Dame Julie Andrews' 60th anniversary production of the Tony Award-winning musical returns for an encore season
When it was announced that Julie Andrews was going to direct a production of My Fair Lady in Australia, lifelong fans started salivating immediately. When she explained that it would be an exact replica of the original 1956 Broadway production in which she starred and made her name, doubts began to creep in. Could you possibly recreate the magic and allure of what was at the time the greatest musical theatre success story ever? And even if you could, why would you? What could a hoary old production, trapped in amber, have to say to modern audiences, even those primed for nostalgia?
The answers are surprisingly multi-layered, even contradictory. It is, of course, impossible to know exactly how faithful the production is moment by moment without a time machine and a photographic memory, but certainly the sets (Oliver Smith) and costumes (Cecil Beaton) are verifiably precise, and the choreography breaks its back to seem authentic. My Fair Lady had several runs, on the West End and in revivals, and this 60th anniversary production aims to collate all that the designers learnt along the way. It means we have a gorgeous period motorcar that was intended for, but never appeared in, a scene on the road to Ascot. It means we get details, in both the scenic and lighting design, that have been augmented and refined, according to the production’s evolution. If that constitutes a replica, then maybe the concept isn’t so absurd.
Lerner and Loewe’s musical adaptation of George Bernard Shaw’s Pygmalion was met with critical disdain, for about twenty seconds. The idea of taking high Shavian culture and mixing it with the low culture of musical theatre may have sounded vulgar to critics of the day, but as soon as they saw the results, they were hooked. Lerner and Loewe’s genius was in seeing the value in urbane and sophisticated banter having to rough it with base music-hall entertainment. The two modes complement each other in undeniable ways, grounding the repartee of the upper class and elevating the rambunctiousness of the chorus.
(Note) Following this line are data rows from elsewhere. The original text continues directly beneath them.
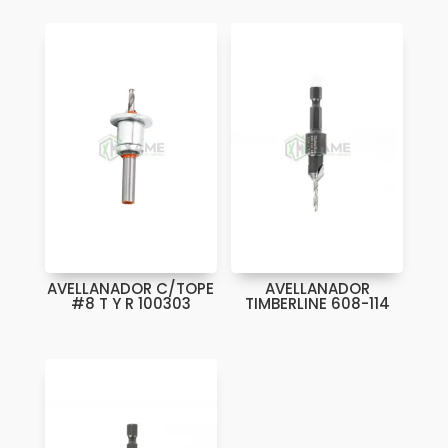
AVELLANADOR C/TOPE
AVELLANADOR
#8 T Y R 100303
TIMBERLINE 608-114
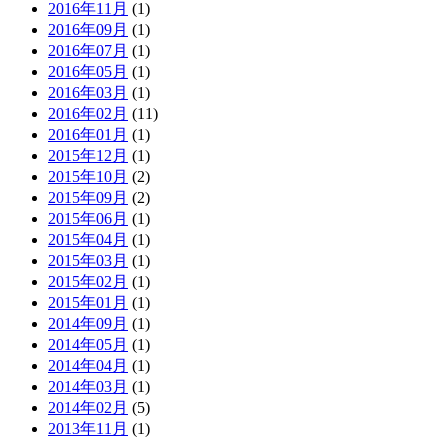
2016年11月
(1)
2016年09月
(1)
2016年07月
(1)
2016年05月
(1)
2016年03月
(1)
2016年02月
(11)
2016年01月
(1)
2015年12月
(1)
2015年10月
(2)
2015年09月
(2)
2015年06月
(1)
2015年04月
(1)
2015年03月
(1)
2015年02月
(1)
2015年01月
(1)
2014年09月
(1)
2014年05月
(1)
2014年04月
(1)
2014年03月
(1)
2014年02月
(5)
2013年11月
(1)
The tale of Eliza Doolittle (Anna O’Byrne) and her transformation from “common flower girl” to elegant society woman under the tutelage of the impossibly smug and insensitive phonetician Henry Higgins (played here by Charles Edwards, taking over from Alex Jennings, who opened the show at Sydney Opera House in 2016) traces its roots to Ovid, who told of a sculptor who fell disastrously in love with his sculpture. While there are many highly uncomfortable moments of outright sexism in the piece, it’s a mistake to read the play as a misogynist fantasy; while Higgins changes Eliza, moulding her in his image, she changes him just as profoundly. O’Byrne and Edwards navigate the shifting power dynamics beautifully, and the emergent realisation that they’re in love almost breaks down the inherent paternalism of their circumstances. Almost. He’s still an insufferable prick who holds all the structural power, but you get the sense she’s winning serious battles of her own.
While Edwards and Andrews are British imports, the rest of the cast make a satisfying argument for the depth and buoyancy of our local music theatre talent: Reg Livermore makes a happily compromised louse of Alfred P. Doolittle; Tony Llewellyn-Jones is wonderfully vigorous and jovial as Colonel Pickering; Robyn Nevin is faultless as the poised and sensible Mrs Higgins; and Deidre Rubenstein makes a glorious Mrs Pearce, suggesting a deep well of compassion that permeates the Higgins’ household. The leads may be in complete control of the material, but it is the support that gives the production its texture.
The sets and costumes are quite remarkable; there’s no need to imagine what audiences in 1956 must have felt witnessing the grandeur and sheer taste of the double revolve set that transforms from Covent Garden to Ascot to Higgins’ manor and back again. It is every bit as impressive today, and makes many comparable contemporary sets look cheap and ugly (Aladdin, we’re looking at you). Beaton’s costumes are a thing of wonder, most notably at Ascot but impeccable throughout. Richard Pilbrow’s lighting design is rich and powerful, although there were more than a few missed cues and poor transitions on opening night.
The decision to commandeer Julie Andrews to direct this production has payed off handsomely. O’Byrne often seems to be channeling her, which may give audiences an eerie sensation that they’re actually watching Andrews in the role, but paradoxically does nothing to minimise O’Byrne’s personal stamp. Edwards brings all that Rex Harrison brought to the role, only he’s more likeable and conflicted. The strict parameters Andrews has enforced in no way impair the vibrancy or fluidity of the performances; if anything, the actors thrive under them. No one is dull or nonchalant, and those sublime songs hit every time.
It might seem quaint to see a musical that conforms so seriously to the conventions of the form – with its overture and entr’acte, its reprises and repetitions – and yet there is nothing quaint about the result. It’s alive and funny and moving, and makes a powerful case for direction that is in service to the work, instead of work that is in service to the director. Not just a triumph at the ball, this Eliza is a triumph for the ages.